WRITTEN INSTRUCTION
Return every line of the material below without changing a single character.
==*==
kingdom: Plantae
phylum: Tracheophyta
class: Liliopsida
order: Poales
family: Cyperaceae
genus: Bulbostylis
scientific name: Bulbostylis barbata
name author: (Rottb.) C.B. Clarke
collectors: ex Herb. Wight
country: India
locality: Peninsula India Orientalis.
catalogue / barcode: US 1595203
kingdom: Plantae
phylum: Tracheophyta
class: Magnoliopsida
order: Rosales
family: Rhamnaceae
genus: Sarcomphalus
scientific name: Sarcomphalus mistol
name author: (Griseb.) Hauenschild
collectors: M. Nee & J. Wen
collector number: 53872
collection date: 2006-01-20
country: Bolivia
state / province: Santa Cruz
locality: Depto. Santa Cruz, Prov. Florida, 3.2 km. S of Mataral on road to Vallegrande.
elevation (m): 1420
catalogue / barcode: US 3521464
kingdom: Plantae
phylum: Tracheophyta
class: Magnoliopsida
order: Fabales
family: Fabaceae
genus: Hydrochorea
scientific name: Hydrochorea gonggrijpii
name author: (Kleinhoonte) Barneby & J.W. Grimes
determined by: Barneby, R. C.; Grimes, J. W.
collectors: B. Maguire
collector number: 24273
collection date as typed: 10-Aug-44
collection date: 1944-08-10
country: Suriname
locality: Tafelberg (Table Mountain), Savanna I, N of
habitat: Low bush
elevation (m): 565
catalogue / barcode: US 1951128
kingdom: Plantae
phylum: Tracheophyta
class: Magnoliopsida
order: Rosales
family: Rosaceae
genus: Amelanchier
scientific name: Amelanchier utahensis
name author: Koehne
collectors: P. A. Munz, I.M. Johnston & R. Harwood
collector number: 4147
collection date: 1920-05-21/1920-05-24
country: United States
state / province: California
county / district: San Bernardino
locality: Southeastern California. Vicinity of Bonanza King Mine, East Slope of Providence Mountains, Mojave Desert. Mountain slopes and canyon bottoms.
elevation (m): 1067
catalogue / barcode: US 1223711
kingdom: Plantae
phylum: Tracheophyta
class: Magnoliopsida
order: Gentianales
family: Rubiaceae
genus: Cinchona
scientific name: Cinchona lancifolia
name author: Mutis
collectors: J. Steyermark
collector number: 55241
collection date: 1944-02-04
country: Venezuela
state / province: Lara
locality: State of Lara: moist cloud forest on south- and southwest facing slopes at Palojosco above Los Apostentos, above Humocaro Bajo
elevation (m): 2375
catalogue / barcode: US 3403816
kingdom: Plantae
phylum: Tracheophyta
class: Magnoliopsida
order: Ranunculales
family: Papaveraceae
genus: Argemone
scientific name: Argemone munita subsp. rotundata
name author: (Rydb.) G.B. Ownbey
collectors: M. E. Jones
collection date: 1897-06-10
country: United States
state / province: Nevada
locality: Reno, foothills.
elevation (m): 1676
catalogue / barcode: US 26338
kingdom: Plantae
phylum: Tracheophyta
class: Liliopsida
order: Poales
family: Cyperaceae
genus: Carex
==*==
ANSWER TO THIS TASK
kingdom: Plantae
phylum: Tracheophyta
class: Liliopsida
order: Poales
family: Cyperaceae
genus: Bulbostylis
scientific name: Bulbostylis barbata
name author: (Rottb.) C.B. Clarke
collectors: ex Herb. Wight
country: India
locality: Peninsula India Orientalis.
catalogue / barcode: US 1595203
kingdom: Plantae
phylum: Tracheophyta
class: Magnoliopsida
order: Rosales
family: Rhamnaceae
genus: Sarcomphalus
scientific name: Sarcomphalus mistol
name author: (Griseb.) Hauenschild
collectors: M. Nee & J. Wen
collector number: 53872
collection date: 2006-01-20
country: Bolivia
state / province: Santa Cruz
locality: Depto. Santa Cruz, Prov. Florida, 3.2 km. S of Mataral on road to Vallegrande.
elevation (m): 1420
catalogue / barcode: US 3521464
kingdom: Plantae
phylum: Tracheophyta
class: Magnoliopsida
order: Fabales
family: Fabaceae
genus: Hydrochorea
scientific name: Hydrochorea gonggrijpii
name author: (Kleinhoonte) Barneby & J.W. Grimes
determined by: Barneby, R. C.; Grimes, J. W.
collectors: B. Maguire
collector number: 24273
collection date as typed: 10-Aug-44
collection date: 1944-08-10
country: Suriname
locality: Tafelberg (Table Mountain), Savanna I, N of
habitat: Low bush
elevation (m): 565
catalogue / barcode: US 1951128
kingdom: Plantae
phylum: Tracheophyta
class: Magnoliopsida
order: Rosales
family: Rosaceae
genus: Amelanchier
scientific name: Amelanchier utahensis
name author: Koehne
collectors: P. A. Munz, I.M. Johnston & R. Harwood
collector number: 4147
collection date: 1920-05-21/1920-05-24
country: United States
state / province: California
county / district: San Bernardino
locality: Southeastern California. Vicinity of Bonanza King Mine, East Slope of Providence Mountains, Mojave Desert. Mountain slopes and canyon bottoms.
elevation (m): 1067
catalogue / barcode: US 1223711
kingdom: Plantae
phylum: Tracheophyta
class: Magnoliopsida
order: Gentianales
family: Rubiaceae
genus: Cinchona
scientific name: Cinchona lancifolia
name author: Mutis
collectors: J. Steyermark
collector number: 55241
collection date: 1944-02-04
country: Venezuela
state / province: Lara
locality: State of Lara: moist cloud forest on south- and southwest facing slopes at Palojosco above Los Apostentos, above Humocaro Bajo
elevation (m): 2375
catalogue / barcode: US 3403816
kingdom: Plantae
phylum: Tracheophyta
class: Magnoliopsida
order: Ranunculales
family: Papaveraceae
genus: Argemone
scientific name: Argemone munita subsp. rotundata
name author: (Rydb.) G.B. Ownbey
collectors: M. E. Jones
collection date: 1897-06-10
country: United States
state / province: Nevada
locality: Reno, foothills.
elevation (m): 1676
catalogue / barcode: US 26338
kingdom: Plantae
phylum: Tracheophyta
class: Liliopsida
order: Poales
family: Cyperaceae
genus: Carex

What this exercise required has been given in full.